Merkel, who is attending an extraordinary summit of the centre-right European People's Party in the port city of Limassol, also said the reportedly 17 billion euro ($22 billion) bailout package will not be "decided now."
"We are here today to study the situation of Cyprus and the situation in other European countries," Merkel, speaking in German, told reporters before attending the summit.
"I will say to Cyprus that the task will be such that on one side it must follow reforms and on the other side there has to be solidarity from other European countries."
Merkel did not clarify what reforms Cyprus must undertake, but the island has already pushed through tough austerity measures to meet the demands of eurozone creditors for more than one billion euros in cuts and savings.
Merkel also said that a package being hammered out in talks between Cyprus and the "troika" of the European Commission, the European Central Bank and the International Monetary Fund "are not at the stage to decide now."
Her remarks echoed those made on Wednesday, when she said there would be no exceptional terms for Cyprus and that talks are likely to continue for some time.

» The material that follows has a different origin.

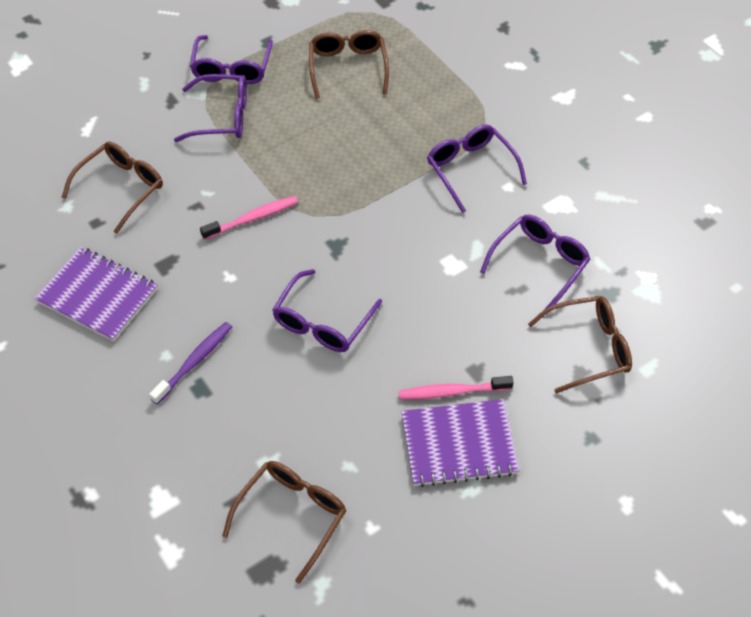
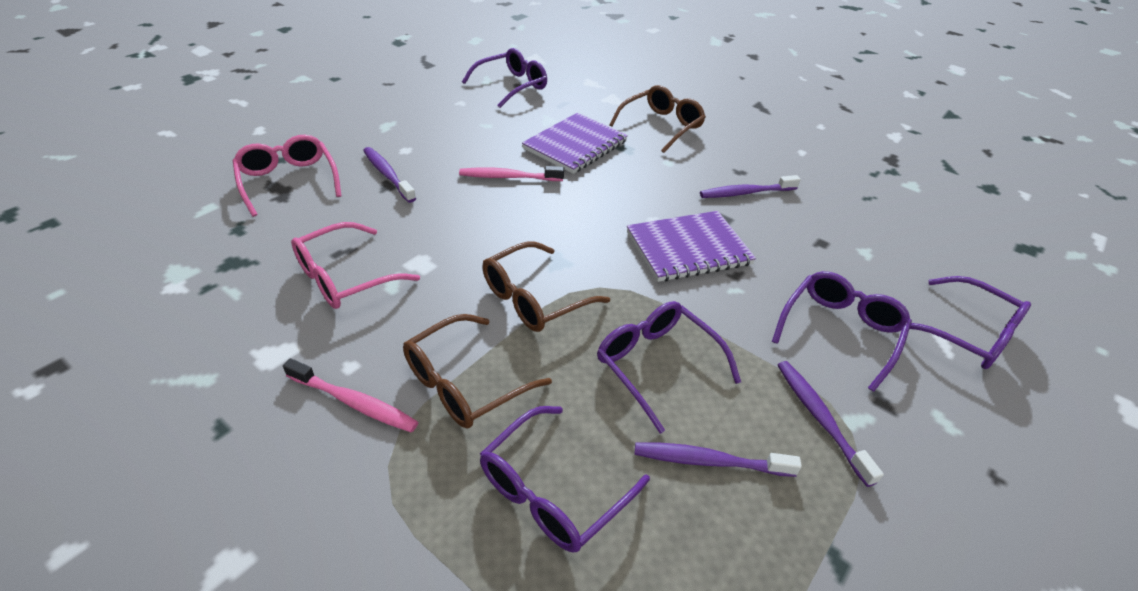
brown glasses: [61,142,163,234] [222,461,347,584] [309,30,389,99] [528,296,632,393] = 4 -> [403,314,552,429] [482,242,610,332] [609,85,706,153] = 3
pink glasses: none = 0 -> [233,135,342,217] [291,222,420,309] = 2
purple toothbrush: [149,322,232,405] = 1 -> [363,147,416,203] [635,442,802,477] [700,175,801,198] [778,361,884,487] = 4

"There are no special conditions for Cyprus... We have generally accepted rules in Europe and we are a long way from finishing the negotiations," she said.
Meanwhile, Moody's downgraded Cyprus's government bond rating by three notches from B3 to Caa3 on Thursday, citing the anticipated increase in the government's debt burden.
The downgrade to middle-range junk bond status was driven by the further increase in the amount of government support Cypriot banks are likely to require. Cyprus's banks face rising delinquencies on loans to Greek and Cypriot customers.
Thursday's downgrade is the latest by a major ratings agency of debt-plagued Cyprus.